GhanaInsightsMacroeconomic update

21 December 2023

GHANA’S 3Q2023 REAL GDP GROWTH: BUILDING BLUES

In brief

  • Ghana’s overall real GDP growth slowed to 2.0% y/y in 3Q2023, from a revised 2.7% in the same period of 2022 and average of 3.2% in 1H2023. Tellingly, the seasonally-adjusted quarter-on-quarter outturns showed broadly weaker growth rates for all the three sectors with industry posting the worst outcome of 1.1% q/q shrinkage to drag overall growth rate to 0.5% q/q (vs 0.7% in 2Q2023).
  • The broad slowdown in the sequential and annual growth rates underscores our longstanding view that Ghana’s real GDP growth is losing steam amidst IMF- and inflation-induced policy squeeze despite the seeming outperformance in 1H2023. We also believe a likely surge in the GDP deflator on account of comparatively outsized inflation in 9M2023 weakened the latest real GDP growth. In view of this, we reiterate our FY2023 forecast of 2.4% ±0.5pp, with a likelihood to close the year along the upper limit of between 2.4% – 2.9%. For FY2024, we project overall growth at 3.3% ±0.5pp.

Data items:
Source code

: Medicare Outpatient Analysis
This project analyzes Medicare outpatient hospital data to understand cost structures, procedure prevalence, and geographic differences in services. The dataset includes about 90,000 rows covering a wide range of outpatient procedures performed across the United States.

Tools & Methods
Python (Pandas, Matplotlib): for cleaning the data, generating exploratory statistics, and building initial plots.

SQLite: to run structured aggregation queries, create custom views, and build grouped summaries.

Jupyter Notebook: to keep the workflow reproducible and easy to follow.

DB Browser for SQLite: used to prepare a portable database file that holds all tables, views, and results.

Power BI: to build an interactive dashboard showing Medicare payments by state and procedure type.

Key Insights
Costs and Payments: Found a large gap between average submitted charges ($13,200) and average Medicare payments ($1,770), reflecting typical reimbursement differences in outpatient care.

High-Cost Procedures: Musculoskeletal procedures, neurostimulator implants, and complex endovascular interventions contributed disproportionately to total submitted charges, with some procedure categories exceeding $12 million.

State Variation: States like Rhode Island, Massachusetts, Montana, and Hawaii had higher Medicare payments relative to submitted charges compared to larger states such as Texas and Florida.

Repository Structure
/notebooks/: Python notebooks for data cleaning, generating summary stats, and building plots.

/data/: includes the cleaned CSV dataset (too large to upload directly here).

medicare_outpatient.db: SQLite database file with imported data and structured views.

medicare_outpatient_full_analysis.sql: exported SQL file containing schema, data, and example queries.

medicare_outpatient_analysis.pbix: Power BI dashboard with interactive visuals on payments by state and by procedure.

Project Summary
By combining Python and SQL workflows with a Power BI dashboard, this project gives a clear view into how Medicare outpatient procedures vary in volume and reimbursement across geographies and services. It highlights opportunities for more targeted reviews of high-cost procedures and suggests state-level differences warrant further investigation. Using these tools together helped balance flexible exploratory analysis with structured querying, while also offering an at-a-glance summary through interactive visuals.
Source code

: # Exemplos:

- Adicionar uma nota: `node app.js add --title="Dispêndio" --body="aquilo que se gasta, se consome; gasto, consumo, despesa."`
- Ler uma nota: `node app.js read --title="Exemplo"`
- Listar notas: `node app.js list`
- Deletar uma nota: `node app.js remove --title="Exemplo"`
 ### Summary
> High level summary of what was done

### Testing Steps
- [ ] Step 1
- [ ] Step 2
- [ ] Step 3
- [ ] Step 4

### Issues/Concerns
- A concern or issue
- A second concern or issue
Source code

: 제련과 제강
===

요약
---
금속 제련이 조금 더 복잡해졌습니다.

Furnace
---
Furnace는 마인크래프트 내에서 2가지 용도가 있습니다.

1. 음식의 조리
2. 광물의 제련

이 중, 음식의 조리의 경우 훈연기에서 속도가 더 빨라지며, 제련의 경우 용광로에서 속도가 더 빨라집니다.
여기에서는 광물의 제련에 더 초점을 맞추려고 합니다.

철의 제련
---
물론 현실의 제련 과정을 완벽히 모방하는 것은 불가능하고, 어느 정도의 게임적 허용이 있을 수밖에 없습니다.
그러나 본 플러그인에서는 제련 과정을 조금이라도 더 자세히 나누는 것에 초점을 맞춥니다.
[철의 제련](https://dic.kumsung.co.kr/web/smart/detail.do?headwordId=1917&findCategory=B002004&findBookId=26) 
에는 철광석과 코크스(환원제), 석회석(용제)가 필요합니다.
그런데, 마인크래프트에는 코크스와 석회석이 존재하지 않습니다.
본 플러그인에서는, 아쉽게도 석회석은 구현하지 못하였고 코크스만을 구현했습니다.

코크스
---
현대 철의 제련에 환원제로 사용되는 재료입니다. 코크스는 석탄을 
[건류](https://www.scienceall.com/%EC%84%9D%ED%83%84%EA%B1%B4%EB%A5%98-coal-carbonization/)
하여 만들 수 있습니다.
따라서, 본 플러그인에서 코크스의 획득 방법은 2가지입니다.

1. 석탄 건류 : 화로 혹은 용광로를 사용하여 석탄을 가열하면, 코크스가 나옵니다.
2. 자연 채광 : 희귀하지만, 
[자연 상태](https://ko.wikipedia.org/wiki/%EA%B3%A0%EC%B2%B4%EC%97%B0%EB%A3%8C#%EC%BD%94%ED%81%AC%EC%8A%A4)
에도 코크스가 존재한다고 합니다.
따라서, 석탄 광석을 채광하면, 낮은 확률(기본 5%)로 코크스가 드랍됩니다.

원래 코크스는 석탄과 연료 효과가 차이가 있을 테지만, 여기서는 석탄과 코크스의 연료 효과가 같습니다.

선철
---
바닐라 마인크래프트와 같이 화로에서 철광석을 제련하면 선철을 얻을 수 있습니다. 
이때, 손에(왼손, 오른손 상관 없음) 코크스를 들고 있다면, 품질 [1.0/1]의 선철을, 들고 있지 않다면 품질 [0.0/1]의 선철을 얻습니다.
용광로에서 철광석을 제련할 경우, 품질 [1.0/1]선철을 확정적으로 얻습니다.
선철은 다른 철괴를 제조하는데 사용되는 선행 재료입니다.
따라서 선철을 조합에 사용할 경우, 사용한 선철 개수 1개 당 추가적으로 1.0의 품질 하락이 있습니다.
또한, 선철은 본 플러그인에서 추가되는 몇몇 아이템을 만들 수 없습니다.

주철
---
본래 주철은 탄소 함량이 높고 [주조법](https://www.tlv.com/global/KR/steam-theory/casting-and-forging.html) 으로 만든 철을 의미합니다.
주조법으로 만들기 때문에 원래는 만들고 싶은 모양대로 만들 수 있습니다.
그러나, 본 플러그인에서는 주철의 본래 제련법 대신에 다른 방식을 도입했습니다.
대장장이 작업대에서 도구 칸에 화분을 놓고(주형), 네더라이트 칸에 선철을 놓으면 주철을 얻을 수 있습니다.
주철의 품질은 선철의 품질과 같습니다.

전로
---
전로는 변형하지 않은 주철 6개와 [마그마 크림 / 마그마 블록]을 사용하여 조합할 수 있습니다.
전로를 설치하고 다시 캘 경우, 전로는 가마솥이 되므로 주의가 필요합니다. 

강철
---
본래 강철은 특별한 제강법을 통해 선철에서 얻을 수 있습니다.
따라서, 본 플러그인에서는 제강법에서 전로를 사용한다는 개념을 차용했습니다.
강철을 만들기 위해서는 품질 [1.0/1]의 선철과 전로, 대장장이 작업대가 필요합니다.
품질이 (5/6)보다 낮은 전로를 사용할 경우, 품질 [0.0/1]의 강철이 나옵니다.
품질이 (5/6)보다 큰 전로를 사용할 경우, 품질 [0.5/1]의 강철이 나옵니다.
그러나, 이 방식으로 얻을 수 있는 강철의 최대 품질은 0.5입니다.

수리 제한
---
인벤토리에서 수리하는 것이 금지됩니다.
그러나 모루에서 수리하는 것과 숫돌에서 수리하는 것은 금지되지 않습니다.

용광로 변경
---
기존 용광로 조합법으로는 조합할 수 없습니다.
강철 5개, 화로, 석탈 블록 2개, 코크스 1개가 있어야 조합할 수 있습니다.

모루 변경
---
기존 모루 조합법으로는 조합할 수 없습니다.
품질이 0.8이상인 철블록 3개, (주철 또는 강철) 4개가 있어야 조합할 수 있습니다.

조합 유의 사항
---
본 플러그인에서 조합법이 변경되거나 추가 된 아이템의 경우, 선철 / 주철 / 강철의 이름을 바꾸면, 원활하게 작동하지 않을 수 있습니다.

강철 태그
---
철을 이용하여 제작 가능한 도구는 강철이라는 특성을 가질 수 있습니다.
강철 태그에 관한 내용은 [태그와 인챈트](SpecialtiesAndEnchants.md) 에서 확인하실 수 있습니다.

Complete the following:
• A. Answer these questions from the Ghana GDP update:
(i) What was Ghana's overall real GDP growth, year on year, in 3Q2023?
(ii) Which sector posted the worst quarter-on-quarter outcome, and what was that outcome?
(iii) What overall growth is projected for FY2024?
• B. Print the part of the Ghana GDP update starting at "GhanaInsightsMacroeconomic update" and ending at "0.7% in 2Q2023).".
Nothing in the data items is needed for this work.

Results for the exercise:
• A.
(i) 2.0% y/y
(ii) Industry, with a 1.1% q/q shrinkage
(iii) 3.3% ±0.5pp

• B.
GhanaInsightsMacroeconomic update

21 December 2023

GHANA’S 3Q2023 REAL GDP GROWTH: BUILDING BLUES

In brief

  • Ghana’s overall real GDP growth slowed to 2.0% y/y in 3Q2023, from a revised 2.7% in the same period of 2022 and average of 3.2% in 1H2023. Tellingly, the seasonally-adjusted quarter-on-quarter outturns showed broadly weaker growth rates for all the three sectors with industry posting the worst outcome of 1.1% q/q shrinkage to drag overall growth rate to 0.5% q/q (vs 0.7% in 2Q2023).